- [What you are asked to do] Your output should be the complete listing, word for word, with no pictures in it.

- [Information given]
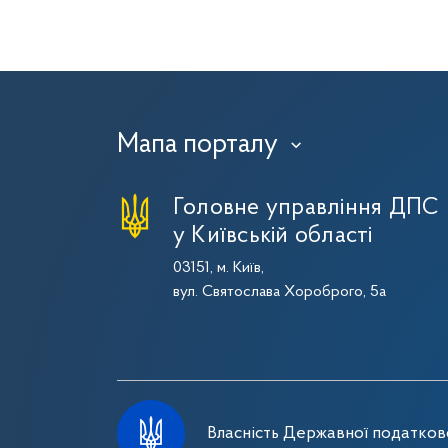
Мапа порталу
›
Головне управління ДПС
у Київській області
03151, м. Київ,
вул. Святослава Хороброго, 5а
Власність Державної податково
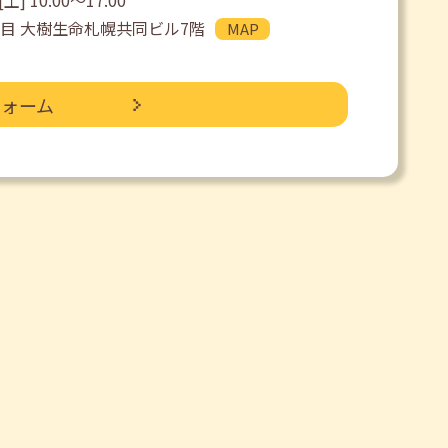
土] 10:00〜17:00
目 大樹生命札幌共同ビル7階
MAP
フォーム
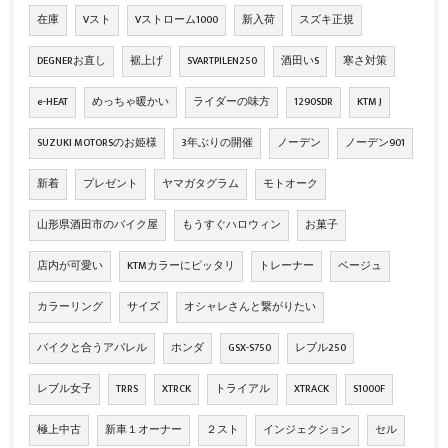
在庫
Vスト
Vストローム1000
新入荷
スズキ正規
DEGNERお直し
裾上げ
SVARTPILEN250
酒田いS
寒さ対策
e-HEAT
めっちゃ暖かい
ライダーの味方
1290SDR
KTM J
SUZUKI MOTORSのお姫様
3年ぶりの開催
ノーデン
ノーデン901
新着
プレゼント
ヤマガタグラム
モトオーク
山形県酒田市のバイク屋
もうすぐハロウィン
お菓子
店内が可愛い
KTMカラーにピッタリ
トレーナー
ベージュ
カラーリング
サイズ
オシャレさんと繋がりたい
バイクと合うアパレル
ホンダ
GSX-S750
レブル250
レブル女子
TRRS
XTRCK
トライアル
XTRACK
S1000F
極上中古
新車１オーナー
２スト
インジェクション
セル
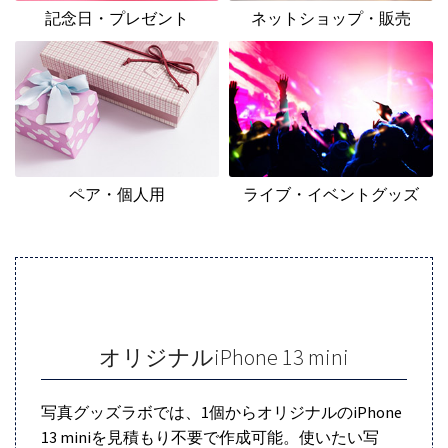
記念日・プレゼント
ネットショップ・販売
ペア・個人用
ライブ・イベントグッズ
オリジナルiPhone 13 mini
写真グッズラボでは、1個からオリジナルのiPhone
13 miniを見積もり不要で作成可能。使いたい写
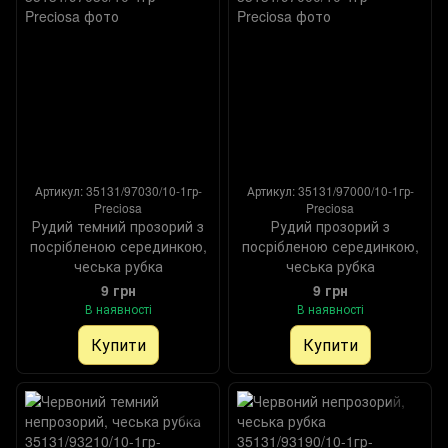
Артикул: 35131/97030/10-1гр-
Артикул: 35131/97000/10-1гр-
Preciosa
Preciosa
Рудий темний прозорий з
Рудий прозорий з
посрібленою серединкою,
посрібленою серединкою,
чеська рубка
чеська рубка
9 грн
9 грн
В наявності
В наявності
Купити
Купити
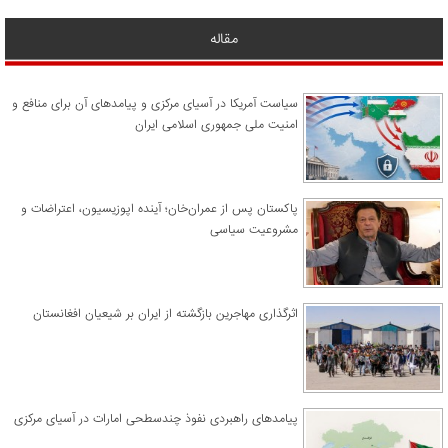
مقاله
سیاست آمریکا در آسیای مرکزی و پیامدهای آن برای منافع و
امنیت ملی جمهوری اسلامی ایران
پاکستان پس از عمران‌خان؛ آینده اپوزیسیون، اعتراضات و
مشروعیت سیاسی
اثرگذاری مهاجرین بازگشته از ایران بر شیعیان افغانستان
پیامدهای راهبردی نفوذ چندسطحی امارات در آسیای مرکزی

- [Reply]
Мапа порталу
›
Головне управління ДПС
у Київській області
03151, м. Київ,
вул. Святослава Хороброго, 5а
Власність Державної податково
土] 10:00〜17:00
目 大樹生命札幌共同ビル7階
MAP
フォーム
在庫
Vスト
Vストローム1000
新入荷
スズキ正規
DEGNERお直し
裾上げ
SVARTPILEN250
酒田いS
寒さ対策
e-HEAT
めっちゃ暖かい
ライダーの味方
1290SDR
KTM J
SUZUKI MOTORSのお姫様
3年ぶりの開催
ノーデン
ノーデン901
新着
プレゼント
ヤマガタグラム
モトオーク
山形県酒田市のバイク屋
もうすぐハロウィン
お菓子
店内が可愛い
KTMカラーにピッタリ
トレーナー
ベージュ
カラーリング
サイズ
オシャレさんと繋がりたい
バイクと合うアパレル
ホンダ
GSX-S750
レブル250
レブル女子
TRRS
XTRCK
トライアル
XTRACK
S1000F
極上中古
新車１オーナー
２スト
インジェクション
セル
記念日・プレゼント
ネットショップ・販売
ペア・個人用
ライブ・イベントグッズ
オリジナルiPhone 13 mini
写真グッズラボでは、1個からオリジナルのiPhone
13 miniを見積もり不要で作成可能。使いたい写
Артикул: 35131/97030/10-1гр-
Артикул: 35131/97000/10-1гр-
Preciosa
Preciosa
Рудий темний прозорий з
Рудий прозорий з
посрібленою серединкою,
посрібленою серединкою,
чеська рубка
чеська рубка
9 грн
9 грн
В наявності
В наявності
Купити
Купити
مقاله
سیاست آمریکا در آسیای مرکزی و پیامدهای آن برای منافع و
امنیت ملی جمهوری اسلامی ایران
پاکستان پس از عمران‌خان؛ آینده اپوزیسیون، اعتراضات و
مشروعیت سیاسی
اثرگذاری مهاجرین بازگشته از ایران بر شیعیان افغانستان
پیامدهای راهبردی نفوذ چندسطحی امارات در آسیای مرکزی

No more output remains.